• **Task details**
Could you copy every line from the material below in which "tertiary" appears?

• **Exercise materials**
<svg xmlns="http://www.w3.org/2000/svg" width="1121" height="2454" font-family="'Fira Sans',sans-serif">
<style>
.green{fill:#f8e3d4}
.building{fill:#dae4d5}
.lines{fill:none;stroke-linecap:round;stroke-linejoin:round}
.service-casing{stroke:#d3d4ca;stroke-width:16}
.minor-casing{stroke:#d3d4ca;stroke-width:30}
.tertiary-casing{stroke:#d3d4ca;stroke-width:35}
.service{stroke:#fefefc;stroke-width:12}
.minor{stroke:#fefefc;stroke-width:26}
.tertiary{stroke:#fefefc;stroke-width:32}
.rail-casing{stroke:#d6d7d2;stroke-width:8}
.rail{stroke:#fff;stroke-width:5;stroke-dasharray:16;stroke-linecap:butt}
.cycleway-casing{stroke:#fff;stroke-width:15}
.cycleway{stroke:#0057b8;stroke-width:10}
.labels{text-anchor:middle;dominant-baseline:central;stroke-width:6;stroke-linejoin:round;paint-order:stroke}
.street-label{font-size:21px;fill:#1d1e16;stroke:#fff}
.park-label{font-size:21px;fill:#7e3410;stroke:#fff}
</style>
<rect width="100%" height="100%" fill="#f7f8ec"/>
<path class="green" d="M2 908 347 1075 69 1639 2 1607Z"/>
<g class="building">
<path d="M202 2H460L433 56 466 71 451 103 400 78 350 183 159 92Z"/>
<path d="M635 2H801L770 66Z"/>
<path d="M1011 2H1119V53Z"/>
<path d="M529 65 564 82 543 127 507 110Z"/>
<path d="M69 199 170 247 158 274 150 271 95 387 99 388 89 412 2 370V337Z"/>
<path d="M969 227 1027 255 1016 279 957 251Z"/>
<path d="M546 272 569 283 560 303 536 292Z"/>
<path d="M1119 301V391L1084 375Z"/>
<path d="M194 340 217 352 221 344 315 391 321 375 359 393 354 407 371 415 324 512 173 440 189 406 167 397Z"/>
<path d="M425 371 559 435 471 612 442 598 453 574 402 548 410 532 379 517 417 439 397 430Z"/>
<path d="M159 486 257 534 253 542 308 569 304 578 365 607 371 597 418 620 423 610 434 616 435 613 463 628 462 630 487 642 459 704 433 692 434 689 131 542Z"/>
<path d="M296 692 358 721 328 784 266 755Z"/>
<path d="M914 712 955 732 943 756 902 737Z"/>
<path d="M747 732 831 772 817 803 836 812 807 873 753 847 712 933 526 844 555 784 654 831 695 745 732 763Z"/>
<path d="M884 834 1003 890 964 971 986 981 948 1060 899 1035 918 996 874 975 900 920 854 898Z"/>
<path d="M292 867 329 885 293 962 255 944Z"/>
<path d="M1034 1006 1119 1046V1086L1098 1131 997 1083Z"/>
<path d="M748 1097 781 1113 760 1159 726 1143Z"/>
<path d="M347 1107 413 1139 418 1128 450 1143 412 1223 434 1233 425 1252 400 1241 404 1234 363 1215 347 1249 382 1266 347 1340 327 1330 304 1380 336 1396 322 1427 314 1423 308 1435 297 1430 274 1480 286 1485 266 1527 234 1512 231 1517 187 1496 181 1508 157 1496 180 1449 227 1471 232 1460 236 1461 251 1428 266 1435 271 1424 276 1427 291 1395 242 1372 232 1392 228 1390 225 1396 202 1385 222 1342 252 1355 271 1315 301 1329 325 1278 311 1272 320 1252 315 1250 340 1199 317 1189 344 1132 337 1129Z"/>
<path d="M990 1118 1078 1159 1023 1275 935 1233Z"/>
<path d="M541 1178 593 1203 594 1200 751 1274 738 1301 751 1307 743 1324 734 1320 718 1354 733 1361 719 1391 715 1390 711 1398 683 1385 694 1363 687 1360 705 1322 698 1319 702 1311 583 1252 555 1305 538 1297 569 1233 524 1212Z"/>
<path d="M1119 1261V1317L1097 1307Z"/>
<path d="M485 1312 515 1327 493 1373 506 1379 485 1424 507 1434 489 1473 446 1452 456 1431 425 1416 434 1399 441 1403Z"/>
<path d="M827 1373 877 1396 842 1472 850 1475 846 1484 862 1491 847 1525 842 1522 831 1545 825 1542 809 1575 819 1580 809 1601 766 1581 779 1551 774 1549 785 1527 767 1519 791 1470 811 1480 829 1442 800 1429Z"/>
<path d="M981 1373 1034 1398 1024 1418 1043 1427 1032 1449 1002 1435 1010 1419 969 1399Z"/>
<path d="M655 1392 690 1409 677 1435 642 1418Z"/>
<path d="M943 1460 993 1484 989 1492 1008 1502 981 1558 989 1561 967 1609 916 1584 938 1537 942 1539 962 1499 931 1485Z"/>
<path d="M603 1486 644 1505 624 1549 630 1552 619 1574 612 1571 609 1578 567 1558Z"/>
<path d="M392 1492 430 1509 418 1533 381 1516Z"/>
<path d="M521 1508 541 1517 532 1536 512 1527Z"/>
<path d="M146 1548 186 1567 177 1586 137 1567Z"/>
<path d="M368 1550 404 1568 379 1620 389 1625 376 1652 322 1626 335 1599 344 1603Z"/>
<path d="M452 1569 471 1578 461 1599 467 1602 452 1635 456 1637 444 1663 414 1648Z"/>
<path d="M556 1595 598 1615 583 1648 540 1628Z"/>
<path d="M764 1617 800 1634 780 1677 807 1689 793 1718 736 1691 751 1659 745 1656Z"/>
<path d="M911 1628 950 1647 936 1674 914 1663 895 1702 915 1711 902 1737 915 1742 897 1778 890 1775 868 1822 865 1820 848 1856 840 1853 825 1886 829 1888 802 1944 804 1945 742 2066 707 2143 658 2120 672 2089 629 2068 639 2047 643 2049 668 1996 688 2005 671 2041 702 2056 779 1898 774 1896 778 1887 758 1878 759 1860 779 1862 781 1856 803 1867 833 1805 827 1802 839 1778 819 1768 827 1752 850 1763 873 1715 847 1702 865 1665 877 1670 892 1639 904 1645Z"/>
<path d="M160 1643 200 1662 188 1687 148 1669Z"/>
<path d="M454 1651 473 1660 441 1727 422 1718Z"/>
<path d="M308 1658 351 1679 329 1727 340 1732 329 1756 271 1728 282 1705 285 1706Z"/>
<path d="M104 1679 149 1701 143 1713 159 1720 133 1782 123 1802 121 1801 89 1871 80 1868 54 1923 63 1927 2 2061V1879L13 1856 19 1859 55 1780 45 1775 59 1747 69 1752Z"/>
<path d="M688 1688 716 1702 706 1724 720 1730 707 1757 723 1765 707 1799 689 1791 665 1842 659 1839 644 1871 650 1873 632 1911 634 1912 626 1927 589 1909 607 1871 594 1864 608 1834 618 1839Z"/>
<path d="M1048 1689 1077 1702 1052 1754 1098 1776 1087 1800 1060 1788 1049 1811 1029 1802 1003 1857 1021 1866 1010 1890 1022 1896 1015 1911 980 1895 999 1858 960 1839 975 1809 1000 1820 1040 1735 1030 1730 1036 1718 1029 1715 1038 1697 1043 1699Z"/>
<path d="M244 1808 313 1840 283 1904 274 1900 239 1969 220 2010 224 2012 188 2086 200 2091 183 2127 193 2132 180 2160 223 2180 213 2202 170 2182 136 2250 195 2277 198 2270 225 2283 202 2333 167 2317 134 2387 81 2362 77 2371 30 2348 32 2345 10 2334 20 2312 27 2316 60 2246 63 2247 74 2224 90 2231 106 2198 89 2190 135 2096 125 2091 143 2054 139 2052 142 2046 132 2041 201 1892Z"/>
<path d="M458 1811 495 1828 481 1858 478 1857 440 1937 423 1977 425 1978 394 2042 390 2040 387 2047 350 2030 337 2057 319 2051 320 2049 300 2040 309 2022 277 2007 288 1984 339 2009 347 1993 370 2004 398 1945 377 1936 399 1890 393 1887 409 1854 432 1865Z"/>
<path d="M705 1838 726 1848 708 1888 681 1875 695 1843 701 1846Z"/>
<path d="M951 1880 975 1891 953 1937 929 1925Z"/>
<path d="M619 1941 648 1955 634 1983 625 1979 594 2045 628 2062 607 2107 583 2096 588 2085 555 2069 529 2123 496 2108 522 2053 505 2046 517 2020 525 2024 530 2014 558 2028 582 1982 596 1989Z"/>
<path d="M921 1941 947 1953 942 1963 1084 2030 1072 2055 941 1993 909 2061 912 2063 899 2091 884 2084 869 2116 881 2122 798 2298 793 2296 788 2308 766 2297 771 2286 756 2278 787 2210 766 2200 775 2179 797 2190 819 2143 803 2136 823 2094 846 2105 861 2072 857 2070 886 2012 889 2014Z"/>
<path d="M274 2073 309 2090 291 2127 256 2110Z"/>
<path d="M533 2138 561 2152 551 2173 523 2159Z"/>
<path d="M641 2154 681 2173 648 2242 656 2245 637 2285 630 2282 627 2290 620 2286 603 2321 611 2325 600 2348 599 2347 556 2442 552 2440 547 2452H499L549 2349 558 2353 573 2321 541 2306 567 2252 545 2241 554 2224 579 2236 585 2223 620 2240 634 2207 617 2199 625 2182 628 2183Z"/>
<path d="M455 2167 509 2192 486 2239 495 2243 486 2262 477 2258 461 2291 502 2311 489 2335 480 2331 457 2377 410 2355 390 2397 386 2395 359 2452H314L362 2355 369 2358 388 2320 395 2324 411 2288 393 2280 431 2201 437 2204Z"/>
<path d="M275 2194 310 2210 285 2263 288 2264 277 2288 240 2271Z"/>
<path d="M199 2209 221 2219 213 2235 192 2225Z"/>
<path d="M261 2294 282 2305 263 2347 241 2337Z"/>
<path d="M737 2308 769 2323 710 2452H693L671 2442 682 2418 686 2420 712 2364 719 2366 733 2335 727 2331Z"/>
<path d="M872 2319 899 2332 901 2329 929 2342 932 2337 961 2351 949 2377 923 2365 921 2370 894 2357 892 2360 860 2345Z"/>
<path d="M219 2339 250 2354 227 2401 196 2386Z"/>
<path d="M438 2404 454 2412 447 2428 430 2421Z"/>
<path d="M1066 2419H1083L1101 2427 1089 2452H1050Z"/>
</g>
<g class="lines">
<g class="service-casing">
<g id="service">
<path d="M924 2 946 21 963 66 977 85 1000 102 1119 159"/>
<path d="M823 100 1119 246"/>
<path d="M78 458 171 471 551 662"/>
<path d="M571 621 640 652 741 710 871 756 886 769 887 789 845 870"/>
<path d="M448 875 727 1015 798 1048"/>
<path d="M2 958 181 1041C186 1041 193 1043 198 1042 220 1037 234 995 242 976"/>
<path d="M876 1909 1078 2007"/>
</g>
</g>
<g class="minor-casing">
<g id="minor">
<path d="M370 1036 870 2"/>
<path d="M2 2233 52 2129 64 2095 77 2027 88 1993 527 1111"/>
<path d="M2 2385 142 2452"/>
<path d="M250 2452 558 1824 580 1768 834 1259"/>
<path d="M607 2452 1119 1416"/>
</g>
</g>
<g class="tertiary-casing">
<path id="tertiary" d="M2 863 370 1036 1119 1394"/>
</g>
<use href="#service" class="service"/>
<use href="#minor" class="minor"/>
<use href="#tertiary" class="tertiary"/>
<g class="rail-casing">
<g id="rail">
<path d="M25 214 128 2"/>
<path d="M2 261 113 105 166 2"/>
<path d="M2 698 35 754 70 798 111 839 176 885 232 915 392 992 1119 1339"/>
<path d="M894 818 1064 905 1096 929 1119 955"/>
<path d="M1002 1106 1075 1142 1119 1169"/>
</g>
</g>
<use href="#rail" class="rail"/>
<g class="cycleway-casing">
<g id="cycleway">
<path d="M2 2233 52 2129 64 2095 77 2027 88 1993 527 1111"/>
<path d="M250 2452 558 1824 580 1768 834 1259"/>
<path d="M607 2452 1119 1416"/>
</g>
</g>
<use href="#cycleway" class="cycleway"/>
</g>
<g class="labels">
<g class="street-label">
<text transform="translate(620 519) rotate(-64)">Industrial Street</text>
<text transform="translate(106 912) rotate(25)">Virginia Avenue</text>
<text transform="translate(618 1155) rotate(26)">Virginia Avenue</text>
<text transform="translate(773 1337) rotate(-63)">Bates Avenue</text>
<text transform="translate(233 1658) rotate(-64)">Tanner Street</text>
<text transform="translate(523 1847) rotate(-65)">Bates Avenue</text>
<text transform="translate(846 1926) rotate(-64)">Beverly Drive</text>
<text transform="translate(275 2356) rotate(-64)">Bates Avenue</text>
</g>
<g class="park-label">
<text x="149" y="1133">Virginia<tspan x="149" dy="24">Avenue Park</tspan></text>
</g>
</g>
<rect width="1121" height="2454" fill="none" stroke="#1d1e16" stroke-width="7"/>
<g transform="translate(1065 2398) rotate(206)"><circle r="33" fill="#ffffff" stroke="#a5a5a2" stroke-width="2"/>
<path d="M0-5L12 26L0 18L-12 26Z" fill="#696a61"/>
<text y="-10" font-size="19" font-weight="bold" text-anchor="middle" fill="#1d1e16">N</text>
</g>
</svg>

• **Written response**
.tertiary-casing{stroke:#d3d4ca;stroke-width:35}
.tertiary{stroke:#fefefc;stroke-width:32}
<g class="tertiary-casing">
<path id="tertiary" d="M2 863 370 1036 1119 1394"/>
<use href="#tertiary" class="tertiary"/>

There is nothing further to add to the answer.